-- Passage provided --
*** Begin section ***
- DVD cover
- Directed by: Michael Gottlieb
- Written by: Grant Morris Ron House Alan Shearman
- Produced by: R. Ben Efraim
- Starring: Cheech Marin Emma Samms Vernon Wells Bruce Spence Carole Davis
- Cinematography: James Bartle
- Edited by: Fred A. Chulack
- Music by: Peter D. Kaye
- Distributed by: Unity Pictures
- Release date: 31 August 1990;
- Running time: 87 minutes
- Countries: New Zealand^{[citation needed]} United States
- Language: English
- Budget: $5.5 million
- Box office: $458,996 (USA)

= The Shrimp on the Barbie =

1990 film by Alan Smithee

The Shrimp on the Barbie, released in Australia as The Boyfriend from Hell, is a 1990 comedy film directed by Michael Gottlieb (under the pseudonym Alan Smithee) and starring Cheech Marin. The title is derived from a line in a 1980s series of popular ads starring Paul Hogan promoting tourism to Australia: "I'll slip an extra shrimp on the barbie for you". The film was a box office disaster, grossing only 1/10th of its budget.

==Plot==
Australian heiress Alexandra Hobart's father has disapproved of every boyfriend she has brought home to meet him, including her burly, life-of-the-party fiancé, Bruce. After a disastrous birthday party, Alexandra decides to challenge her father with the worst boyfriend she can find. She hires a down-on-his luck waiter from a Mexican restaurant in Sydney, Australia, named Carlos to masquerade as her new boyfriend to persuade her father into allowing her to marry Bruce. Needing the money to save the failing restaurant, Carlos agrees to the ruse; acting loud, belligerent and obnoxious, shocking everyone in the Hobart household and their high-society friends at a party with his crude behavior, warranting unwanted attention from Alex's eccentric cousin, Maggie in the process.
*** End section ***
-- Prompt 1 --
Answer each question from the article on The Shrimp on the Barbie, one line per answer, marked (a), (b), (c) to match.
(a) What title did the film carry on its release in Australia?
(b) How long does the film run?
(c) What job does Carlos hold when Alexandra hires him?
-- Prompt 2 --
Write the next part of the article on The Shrimp on the Barbie, starting after its last sentence.

-- Information provided --
*** Begin section ***
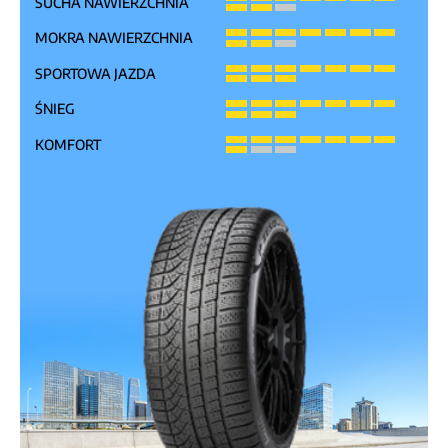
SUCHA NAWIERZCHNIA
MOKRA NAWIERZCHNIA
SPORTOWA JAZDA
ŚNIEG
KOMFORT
*** End section ***
*** Begin section ***
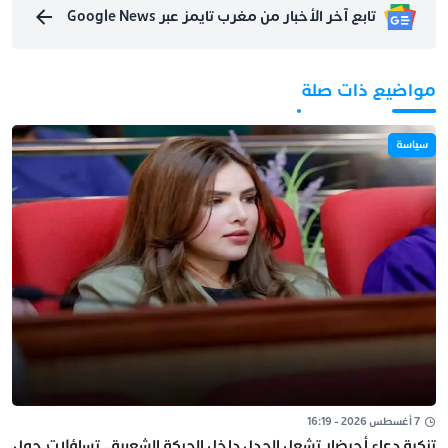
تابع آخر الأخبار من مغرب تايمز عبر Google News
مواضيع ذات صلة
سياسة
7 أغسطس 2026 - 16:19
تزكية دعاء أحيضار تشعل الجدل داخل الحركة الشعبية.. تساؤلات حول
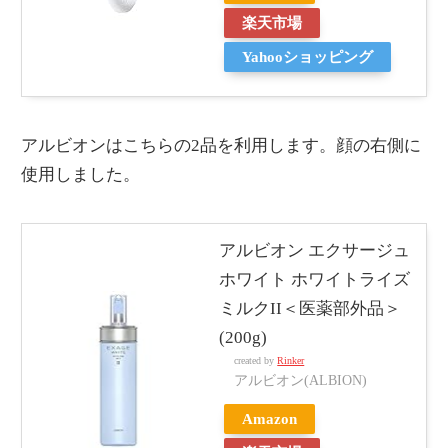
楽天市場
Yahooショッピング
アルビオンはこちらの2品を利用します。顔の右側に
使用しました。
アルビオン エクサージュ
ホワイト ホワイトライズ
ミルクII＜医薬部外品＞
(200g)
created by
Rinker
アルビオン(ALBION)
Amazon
*** End section ***
-- Expected output 1 --
(a) The Boyfriend from Hell
(b) 87 minutes
(c) He is a waiter at a Mexican restaurant in Sydney, Australia.

-- Expected output 2 --
After a while however Alex discovers that in spite of his rather crass and unrefined ways Carlos is actually a very caring and sensitive person and she even finds herself falling for him and starts to see Bruce for the narcissistic fortune hunter he really is. Alex's father, however, doesn't buy the act, and hires a detective to photograph Bruce and Alex's best friend, Dominique in a compromising position. Carlos gets wind of the infidelity and, attempting to save Alexandra from being hurt, ends up assaulted by Bruce. Alex outs Bruce and Dominique at a party before racing to the airport to mend fences with Carlos. Hoping she's not too late, the plane called back to the airport by her father. Realizing how noble Carlos is, Mr Hobart invests in Carlos' restaurant thereby saving it from closing.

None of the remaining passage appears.